### Data for this task:
····················

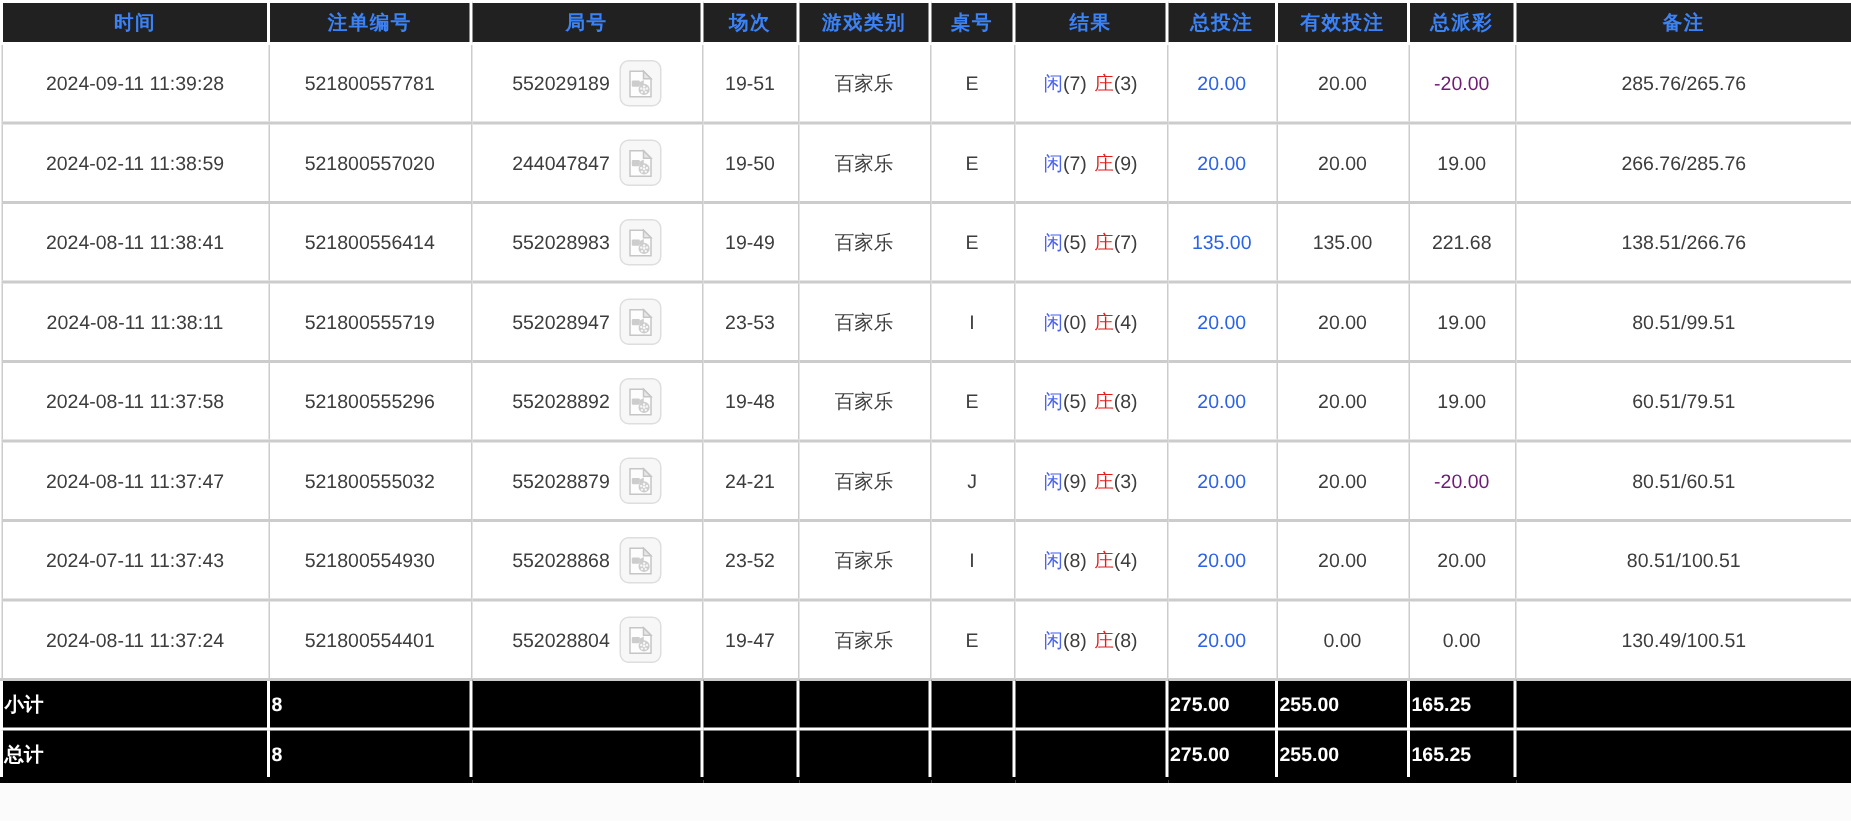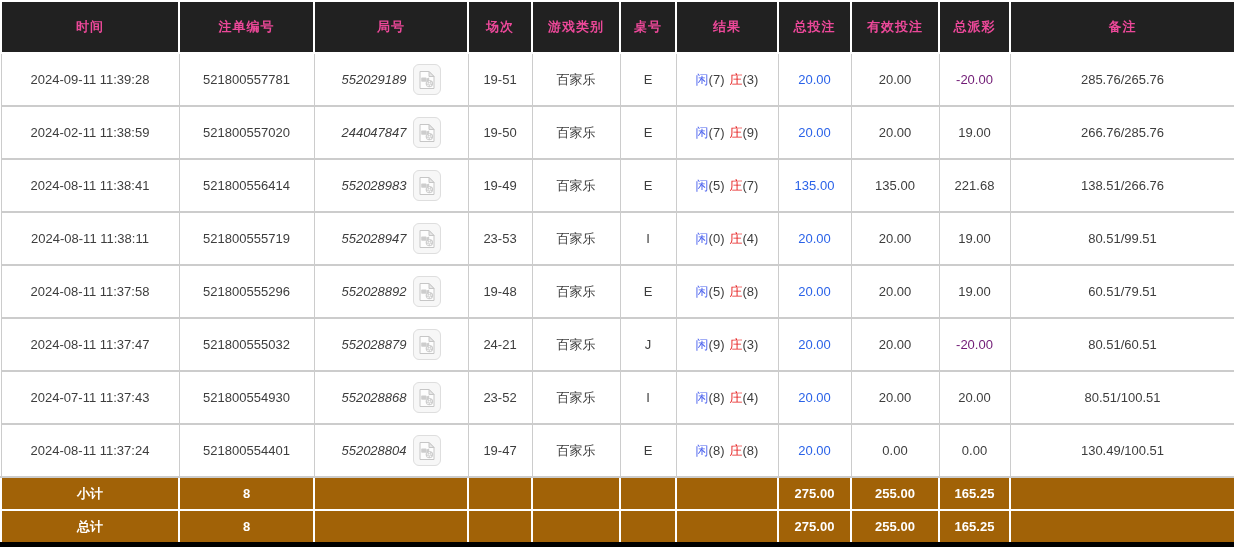--- a/index.html
+++ b/index.html
@@ -15,27 +15,27 @@
   }
   table.records {
     border-collapse: collapse;
     width: 1234px;
     table-layout: fixed;
     background: #fff;
   }
   
   thead th {
     background: #212121;
-    color: #ec4899;
+    color: #3b82f6;
     font-size: 13px;
     font-weight: bold;
     height: 26px;
     border: 2px solid #ffffff;
     text-align: center;
-    padding: 12px 2px;
+    padding: 0 2px;
     letter-spacing: 1px;
   }
   
   tbody td {
     border: 1px solid #cccccc;
     border-bottom-width: 2px;
     height: 51px;
     text-align: center;
     vertical-align: middle;
     font-size: 13px;
@@ -43,48 +43,47 @@
     padding: 0 2px;
     background: #ffffff;
   }
   tbody tr:first-child td { border-top: none; }
   .amount-blue { color: #2a62e8; }
   .neg { color: #701a75; }
   .res-player { color: #4c63ee; }
   .res-banker { color: #e61c1c; margin-left: 5px; }
   .res-score { color: #3d3d3d; }
   
-  .round-wrap { display: inline-flex; align-items: center; justify-content: center; font-style: italic; }
+  .round-wrap { display: inline-flex; align-items: center; justify-content: center; }
   .round-num { display: inline-block; }
   .video-btn {
     display: inline-flex;
     align-items: center;
     justify-content: center;
     width: 28px;
     height: 31px;
     margin-left: 6px;
     background: #f7f7f7;
     border: 1px solid #dedede;
     border-radius: 6px;
     cursor: pointer;
     padding: 0;
   }
   
   tfoot td {
-    background: #a16207;
+    background: #000000;
     color: #ffffff;
     font-size: 13px;
     font-weight: bold;
     height: 29px;
-    text-align: center;
     vertical-align: middle;
     border: 2px solid #ffffff;
     border-top-width: 2px;
   }
-  tfoot tr:last-child td { border-bottom: 8px solid #000000; }
+  tfoot tr:last-child td { border-bottom: 4px solid #000000; }
 </style>
 </head>
 <body>
 
 <table class="records">
   <colgroup>
     <col style="width:178px">
       <col style="width:135px">
       <col style="width:154px">
     <col style="width:64px">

····················

Each line in the data that holds the string "solid" must be returned.

     border: 2px solid #ffffff;
     border: 1px solid #cccccc;
     border: 1px solid #dedede;
     border: 2px solid #ffffff;
-  tfoot tr:last-child td { border-bottom: 8px solid #000000; }
+  tfoot tr:last-child td { border-bottom: 4px solid #000000; }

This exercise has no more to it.